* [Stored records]

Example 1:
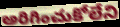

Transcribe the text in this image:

అరిగించుకోలేని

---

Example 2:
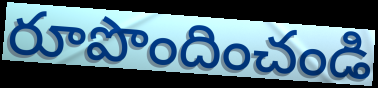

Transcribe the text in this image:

రూపొందించండి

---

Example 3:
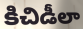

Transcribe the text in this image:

కిచిడీలా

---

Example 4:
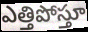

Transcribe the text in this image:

ఎత్తిపోస్తూ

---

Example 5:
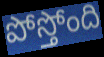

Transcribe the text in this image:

పోస్తోంది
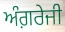
ਅੰਗ਼ਰੇਜੀ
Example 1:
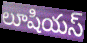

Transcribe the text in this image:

లూషియస్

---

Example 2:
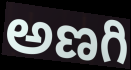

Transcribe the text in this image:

అణగి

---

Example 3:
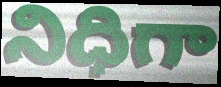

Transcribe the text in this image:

నిధిగా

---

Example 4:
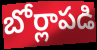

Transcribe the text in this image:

బోర్లాపడి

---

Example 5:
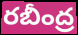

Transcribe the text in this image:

రబీంద్ర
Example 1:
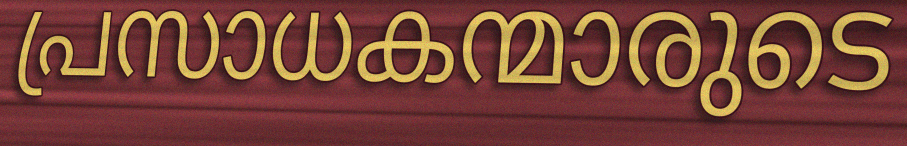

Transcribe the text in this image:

പ്രസാധകന്മാരുടെ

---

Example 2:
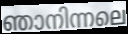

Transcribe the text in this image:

ഞാനിന്നലെ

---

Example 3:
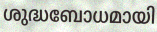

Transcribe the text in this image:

ശുദ്ധബോധമായി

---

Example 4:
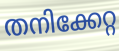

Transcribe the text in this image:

തനിക്കേറ്റ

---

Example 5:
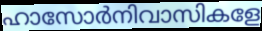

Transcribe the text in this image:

ഹാസോർനിവാസികളേ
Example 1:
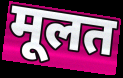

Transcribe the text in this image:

मूलत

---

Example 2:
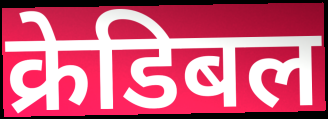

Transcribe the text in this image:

क्रेडिबल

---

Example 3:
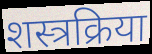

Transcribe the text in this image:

शस्त्रक्रिया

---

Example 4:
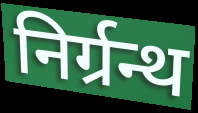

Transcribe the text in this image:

निर्ग्रन्थ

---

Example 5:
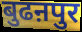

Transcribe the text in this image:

बुढऩपुर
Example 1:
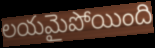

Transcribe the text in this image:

లయమైపోయింది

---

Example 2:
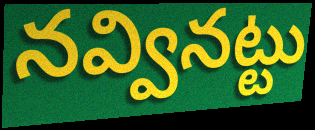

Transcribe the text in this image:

నవ్వినట్టు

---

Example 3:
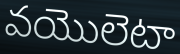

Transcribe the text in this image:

వయొలెటా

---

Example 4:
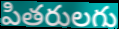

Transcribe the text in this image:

పితరులగు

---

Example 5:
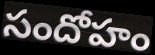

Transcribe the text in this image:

సందోహం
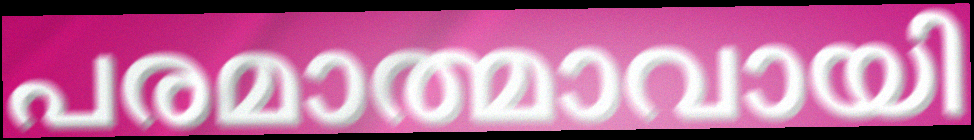
പരമാത്മാവായി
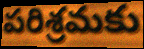
పరిశ్రమకు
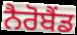
ਨੈਰੋਬੈਂਡ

* [TASK GOAL]
Reproduce all of the entries above, replacing every occurrence of "Transcribe" with "Type out" and leaving everything else unchanged. Omit the pictures from your answer.

* [EXERCISE OUTPUT]
Example 1:

Type out the text in this image:

అరిగించుకోలేని

---

Example 2:

Type out the text in this image:

రూపొందించండి

---

Example 3:

Type out the text in this image:

కిచిడీలా

---

Example 4:

Type out the text in this image:

ఎత్తిపోస్తూ

---

Example 5:

Type out the text in this image:

పోస్తోంది
ਅੰਗ਼ਰੇਜੀ
Example 1:

Type out the text in this image:

లూషియస్

---

Example 2:

Type out the text in this image:

అణగి

---

Example 3:

Type out the text in this image:

నిధిగా

---

Example 4:

Type out the text in this image:

బోర్లాపడి

---

Example 5:

Type out the text in this image:

రబీంద్ర
Example 1:

Type out the text in this image:

പ്രസാധകന്മാരുടെ

---

Example 2:

Type out the text in this image:

ഞാനിന്നലെ

---

Example 3:

Type out the text in this image:

ശുദ്ധബോധമായി

---

Example 4:

Type out the text in this image:

തനിക്കേറ്റ

---

Example 5:

Type out the text in this image:

ഹാസോർനിവാസികളേ
Example 1:

Type out the text in this image:

मूलत

---

Example 2:

Type out the text in this image:

क्रेडिबल

---

Example 3:

Type out the text in this image:

शस्त्रक्रिया

---

Example 4:

Type out the text in this image:

निर्ग्रन्थ

---

Example 5:

Type out the text in this image:

बुढऩपुर
Example 1:

Type out the text in this image:

లయమైపోయింది

---

Example 2:

Type out the text in this image:

నవ్వినట్టు

---

Example 3:

Type out the text in this image:

వయొలెటా

---

Example 4:

Type out the text in this image:

పితరులగు

---

Example 5:

Type out the text in this image:

సందోహం
പരമാത്മാവായി
పరిశ్రమకు
ਨੈਰੋਬੈਂਡ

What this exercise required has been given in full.